Next week, on 13 April 2026, the statutory public inquiry into child grooming gangs finally begins. Finally. After years of campaigning by victims. After years of Reform UK pushing for accountability. After the political establishment had tried to move on and pretend it never happened.

But here's the thing: victims shouldn't have to wait this long. Children shouldn't have been abused this long. And police and councils shouldn't have been allowed to fail their duty for this long.

Years of Institutional Failure

Rotherham. Rochdale. Telford. Grooming gangs operated in plain sight across Britain. Systematic abuse of vulnerable children. Not isolated incidents. Organised. Persistent. Ignored by the authorities whose job it was to protect them.

In Rotherham, police and council officials knew about the gangs. Some of them. They did very little. In Rochdale, the same story — girls reported abuse and were failed. In Telford, hundreds of children were exploited while institutions looked the other way.

This wasn't incompetence. This was institutional failure at every level. Police. Councils. Social services. They all let these girls down.

The question isn't whether this happened. The question is why it took so long to get a proper inquiry, and who is going to be held accountable.

Labour Tried to Block This

Let's be clear about what happened. The previous government didn't want a new inquiry. They thought they could manage it with existing reviews. They thought they could move on. It took sustained pressure from Reform UK and campaigners to force Labour's hand.

This isn't criticism from the sidelines. This is about the scale of failure. Girls were brutally abused. Families were destroyed. And the institutions that should have protected them claimed they didn't have a full picture. So they didn't want a comprehensive inquiry that might expose just how badly they failed.

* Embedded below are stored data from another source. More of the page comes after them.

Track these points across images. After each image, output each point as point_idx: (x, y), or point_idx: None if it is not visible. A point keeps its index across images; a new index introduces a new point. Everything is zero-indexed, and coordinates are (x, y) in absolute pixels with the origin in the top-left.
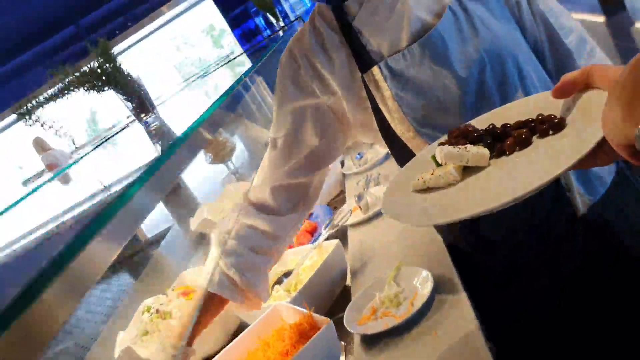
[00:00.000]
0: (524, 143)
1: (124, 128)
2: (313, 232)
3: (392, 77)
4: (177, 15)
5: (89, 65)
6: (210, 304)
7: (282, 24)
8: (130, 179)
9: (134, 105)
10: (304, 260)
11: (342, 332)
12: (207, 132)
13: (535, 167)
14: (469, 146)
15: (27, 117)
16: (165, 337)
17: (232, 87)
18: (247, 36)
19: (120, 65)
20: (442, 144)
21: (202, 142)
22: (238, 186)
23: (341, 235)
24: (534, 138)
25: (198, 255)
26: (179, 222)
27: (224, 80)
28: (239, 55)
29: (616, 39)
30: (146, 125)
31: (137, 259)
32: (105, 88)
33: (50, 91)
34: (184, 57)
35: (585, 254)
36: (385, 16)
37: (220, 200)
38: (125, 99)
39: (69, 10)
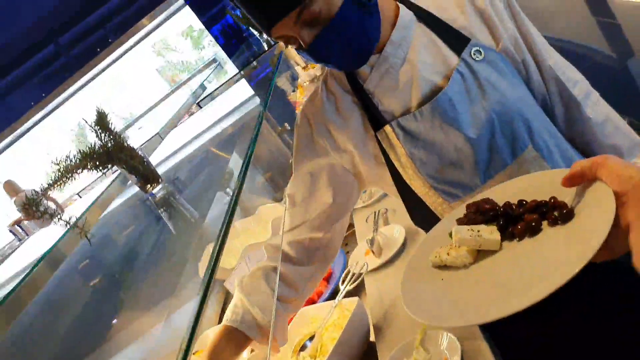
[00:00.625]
0: (534, 230)
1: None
2: (328, 279)
3: (404, 135)
4: (158, 26)
5: (90, 144)
6: (229, 344)
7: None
8: None
9: (138, 178)
10: (325, 321)
11: None
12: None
13: (546, 265)
14: (482, 229)
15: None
16: None
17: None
18: (225, 33)
19: (123, 141)
20: (459, 220)
21: None
22: (244, 224)
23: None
24: (544, 224)
25: (212, 307)
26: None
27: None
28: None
29: (596, 15)
30: (152, 196)
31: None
32: (109, 166)
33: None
34: (165, 62)
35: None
36: (395, 79)
37: (229, 239)
38: (129, 173)
39: (47, 30)
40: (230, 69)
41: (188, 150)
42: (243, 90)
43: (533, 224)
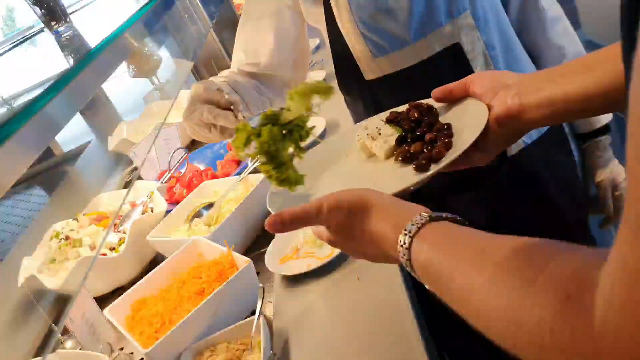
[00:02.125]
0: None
1: (37, 33)
2: (239, 162)
3: None
4: None
5: None
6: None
7: None
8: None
9: (43, 11)
10: (227, 192)
11: (263, 270)
12: (131, 43)
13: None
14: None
15: None
16: None
17: None
18: None
19: None
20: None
21: (123, 54)
22: (161, 105)
23: None
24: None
25: (114, 179)
26: (98, 138)
27: None
28: None
29: None
30: (57, 34)
31: (51, 175)
32: None
33: None
34: None
35: (509, 192)
36: None
37: (141, 119)
38: (32, 3)
39: None
40: None
41: None
42: None
43: (423, 161)
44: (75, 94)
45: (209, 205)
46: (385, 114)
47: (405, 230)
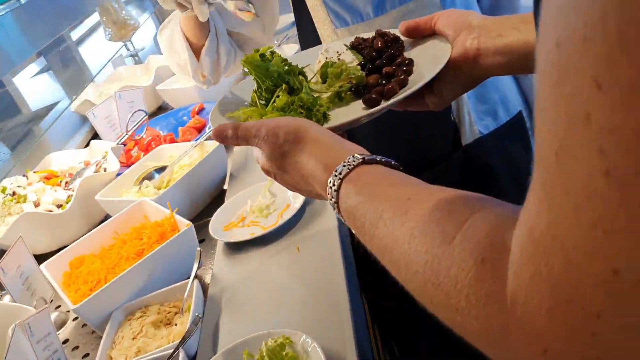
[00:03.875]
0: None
1: None
2: (201, 130)
3: None
4: None
5: None
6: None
7: None
8: None
9: None
10: (181, 157)
11: (209, 237)
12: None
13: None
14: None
15: None
16: None
17: None
18: None
19: None
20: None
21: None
22: (130, 70)
23: None
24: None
25: (74, 140)
26: (65, 99)
27: None
28: None
29: None
30: None
31: (16, 132)
32: None
33: None
34: None
35: (461, 182)
36: None
37: (108, 82)
38: None
39: None
40: None
41: None
42: None
43: (373, 96)
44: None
45: (162, 169)
46: (351, 38)
47: (335, 171)
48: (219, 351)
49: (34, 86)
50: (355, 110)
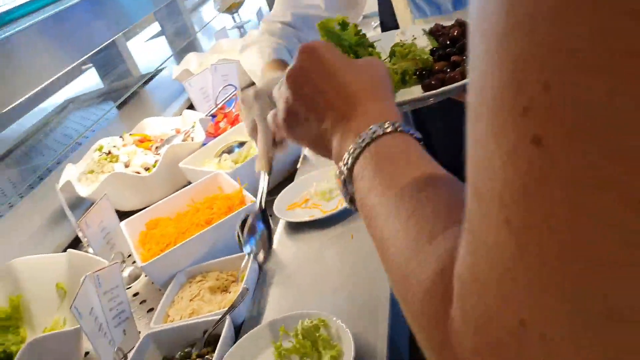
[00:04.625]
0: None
1: None
2: None
3: None
4: None
5: None
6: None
7: None
8: None
9: None
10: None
11: (274, 215)
12: None
13: None
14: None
15: None
16: None
17: None
18: None
19: None
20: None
21: None
22: (230, 43)
23: None
24: None
25: (172, 107)
26: (170, 66)
27: None
28: None
29: None
30: None
31: (122, 93)
32: None
33: None
34: None
35: None
36: None
37: (209, 53)
38: None
39: None
40: None
41: None
42: None
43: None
44: None
45: (242, 144)
46: (431, 23)
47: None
48: (261, 323)
49: (145, 50)
50: (411, 91)
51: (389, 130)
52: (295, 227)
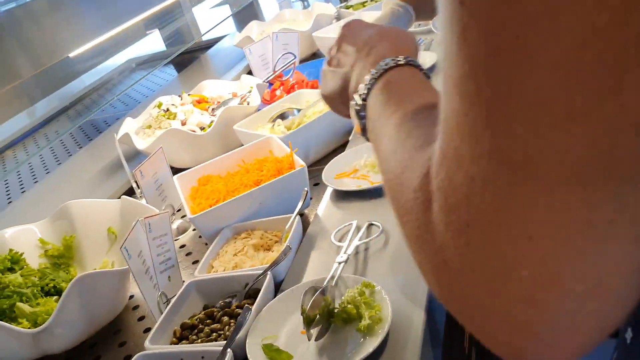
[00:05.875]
0: None
1: None
2: None
3: None
4: None
5: None
6: None
7: None
8: None
9: None
10: (315, 103)
11: (322, 182)
12: None
13: None
14: None
15: None
16: None
17: None
18: None
19: None
20: None
21: None
22: (293, 13)
23: None
24: None
25: (230, 73)
26: (232, 33)
27: None
28: None
29: None
30: None
31: (185, 57)
32: None
33: None
34: None
35: None
36: None
37: (272, 22)
38: None
39: None
40: None
41: None
42: None
43: None
44: None
45: (297, 111)
46: None
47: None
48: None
49: (210, 17)
50: None
51: (401, 62)
52: (342, 196)
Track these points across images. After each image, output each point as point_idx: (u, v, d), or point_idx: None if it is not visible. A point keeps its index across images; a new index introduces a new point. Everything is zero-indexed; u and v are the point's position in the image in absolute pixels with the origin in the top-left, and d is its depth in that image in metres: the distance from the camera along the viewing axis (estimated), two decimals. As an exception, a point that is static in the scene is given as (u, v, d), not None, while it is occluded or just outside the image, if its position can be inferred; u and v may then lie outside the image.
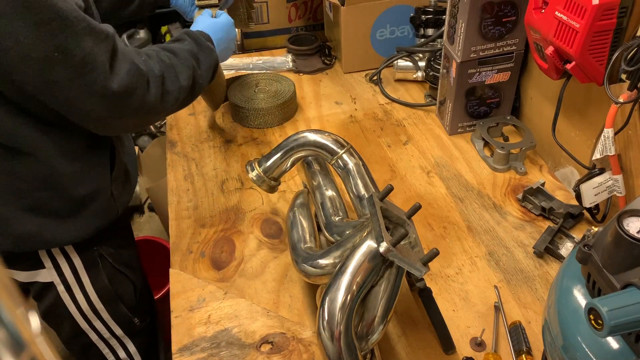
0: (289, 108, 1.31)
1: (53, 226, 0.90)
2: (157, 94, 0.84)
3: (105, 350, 1.12)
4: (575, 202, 0.97)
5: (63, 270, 0.97)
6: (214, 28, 1.02)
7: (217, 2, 1.13)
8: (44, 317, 1.06)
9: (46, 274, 0.97)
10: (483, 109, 1.20)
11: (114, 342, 1.12)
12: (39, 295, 1.01)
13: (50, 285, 0.99)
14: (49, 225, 0.90)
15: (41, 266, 0.96)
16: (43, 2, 0.67)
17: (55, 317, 1.05)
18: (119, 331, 1.10)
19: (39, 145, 0.83)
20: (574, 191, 0.94)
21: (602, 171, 0.90)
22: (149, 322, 1.19)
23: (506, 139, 1.17)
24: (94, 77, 0.74)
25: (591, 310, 0.45)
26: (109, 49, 0.76)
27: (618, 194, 0.89)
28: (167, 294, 0.91)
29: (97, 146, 0.92)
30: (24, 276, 0.97)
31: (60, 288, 0.99)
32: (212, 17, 1.06)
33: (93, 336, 1.08)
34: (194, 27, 1.01)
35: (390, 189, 0.69)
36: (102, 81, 0.75)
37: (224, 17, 1.07)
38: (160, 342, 1.27)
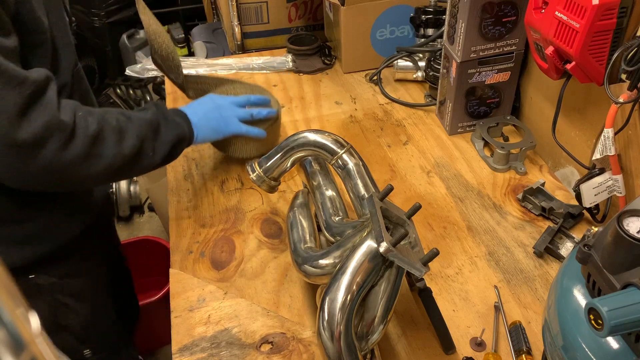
0: (269, 136, 1.09)
1: None
2: (80, 153, 0.77)
3: None
4: (575, 202, 0.97)
5: None
6: (194, 107, 0.98)
7: None
8: None
9: None
10: (483, 109, 1.20)
11: None
12: None
13: None
14: None
15: None
16: None
17: None
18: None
19: None
20: (574, 191, 0.94)
21: (602, 171, 0.90)
22: (105, 356, 1.08)
23: (506, 139, 1.17)
24: None
25: (591, 310, 0.45)
26: (24, 95, 0.71)
27: (618, 194, 0.89)
28: (167, 294, 0.91)
29: None
30: None
31: None
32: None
33: None
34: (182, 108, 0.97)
35: (390, 189, 0.69)
36: (6, 127, 0.69)
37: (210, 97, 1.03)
38: None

That's not how accountability works. That's how cover-ups work.

What Needs to Happen Now

This inquiry must go deep. It must name names. It must expose the failures — in police leadership, in council management, in social services. It must answer the hard questions about why abuse went on for so long, why it wasn't stopped, and what changed only when the media and campaigners forced the issue.

And it needs to happen quickly. These victims have already waited long enough. They don't need another decade-long inquiry gathering dust. They need accountability within a reasonable timeframe.

The Crime and Policing Bill is also moving through Parliament at the same time. That gives the Government a chance to show it's serious about child protection. Real consequences for police failures. Real standards for safeguarding. Real teeth.

What Reform UK Would Do

Reform UK would ensure this inquiry delivers real accountability. We'd make sure victims are heard — not managed. We'd pursue criminal charges where evidence exists. We'd reform police leadership and cultural training so institutions prioritise child safety over protecting their reputation.

We'd also roll out proper facial recognition vans nationwide to catch repeat offenders. Five vans is a start, but it's not enough. We need technology that works, policing that cares about prevention as much as prosecution.

And we'd overhaul safeguarding standards so that no child is ever treated the way these girls were. Not ignored. Not disbelieved. Not sacrificed to institutional inertia.

The Week Ahead

When this inquiry begins next Monday, remember what took so long to get here. Remember that this happened because victims refused to be forgotten. Because campaigners wouldn't let it go. Because Reform UK kept pushing when others wanted to move on.

Now we need the inquiry to do what institutions should have done years ago: tell the truth about what happened, who failed, and why.

These victims deserve nothing less than complete accountability.